BATON ROUGE – A group of Spanish Town residents have long advocated restricting Airbnb rentals to houses where the owner lives on site. However, a draft proposal released Monday for regulating short term rentals in historic Baton Rouge neighborhoods has those residents concerned.
Those residents have argued against offsite owners operating Airbnb’s because guests and parking are not being properly managed. Many Spanish Town residents have to park on the street because the historic neighborhood was built before the majority of houses were built with driveways or garages.
“The one [Airbnb] we have here with just two units ends up with eight to ten cars [parked out front] every time they’re here,” said longtime homeowner Debbie Daniel.
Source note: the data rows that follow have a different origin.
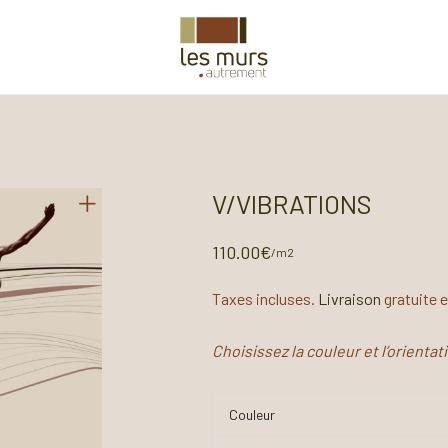
V/VIBRATIONS
110.00
€
/m2
Taxes incluses.
Livraison
gratuite 
Choisissez la couleur et l’orienta
Couleur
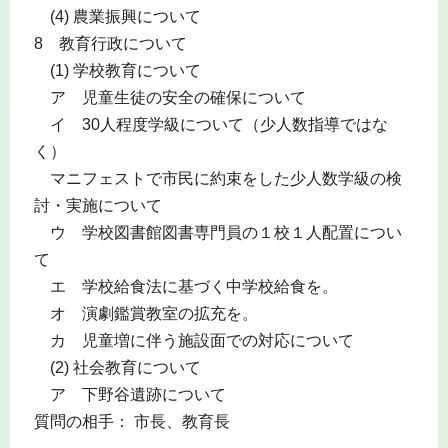
(4) 農業振興について
8 教育行政について
(1) 学校教育について
ア 児童生徒の安全の確保について
イ 30人程度学級について（少人数指導ではな
く）
マニフェストで市民に約束をした少人数学級の検
討・実施について
ウ 学校図書館図書専門員の１校１人配置につい
て
エ 学校給食法に基づく中学校給食を。
オ 演劇鑑賞教室の拡充を。
カ 児童増に伴う施設面での対応について
(2) 社会教育について
ア 下野谷遺跡について
質問の相手： 市長、教育長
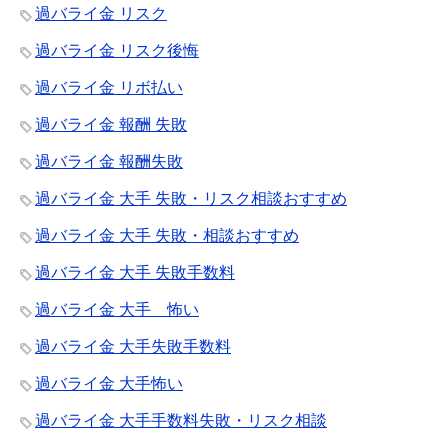
過バライ金 リスク
過バライ金 リスク後悔
過バライ金 リボ払い
過バライ金 報酬 失敗
過バライ金 報酬失敗
過バライ金 大手 失敗・リスク相談おすすめ
過バライ金 大手 失敗・相談おすすめ
過バライ金 大手 失敗手数料
過バライ金 大手 怖い
過バライ金 大手失敗手数料
過バライ金 大手怖い
過バライ金 大手手数料失敗・リスク相談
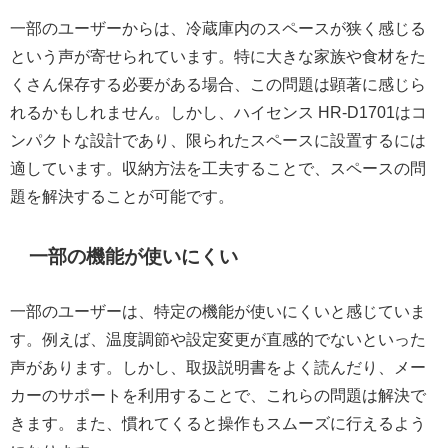
一部のユーザーからは、冷蔵庫内のスペースが狭く感じる
という声が寄せられています。特に大きな家族や食材をた
くさん保存する必要がある場合、この問題は顕著に感じら
れるかもしれません。しかし、ハイセンス HR-D1701はコ
ンパクトな設計であり、限られたスペースに設置するには
適しています。収納方法を工夫することで、スペースの問
題を解決することが可能です。
一部の機能が使いにくい
一部のユーザーは、特定の機能が使いにくいと感じていま
す。例えば、温度調節や設定変更が直感的でないといった
声があります。しかし、取扱説明書をよく読んだり、メー
カーのサポートを利用することで、これらの問題は解決で
きます。また、慣れてくると操作もスムーズに行えるよう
The draft proposal would limit the total number of short term rentals to three percent of houses in a neighborhood. However, Daniel says this will benefit offsite owners.
“Once the conglomerates come in and [purchase] the houses and hit the three percent cap, and [then an existing homeowner] wants to rent out one room as an Airbnb, you would not be able to because the three percent cap has already been established,” she said
Daniel says she does not want to limit the number of Airbnb’s in Spanish Town, but wants to restrict them to only operate in homes where the owner also lives.
Some Spanish Town residents support offsite owners saying those owners are more likely to renovate and maintain their houses to attract short term renters as opposed to the owners of long term rental properties.
Any regulation would have to go through the metro council but so far it remains unclear when that could happen.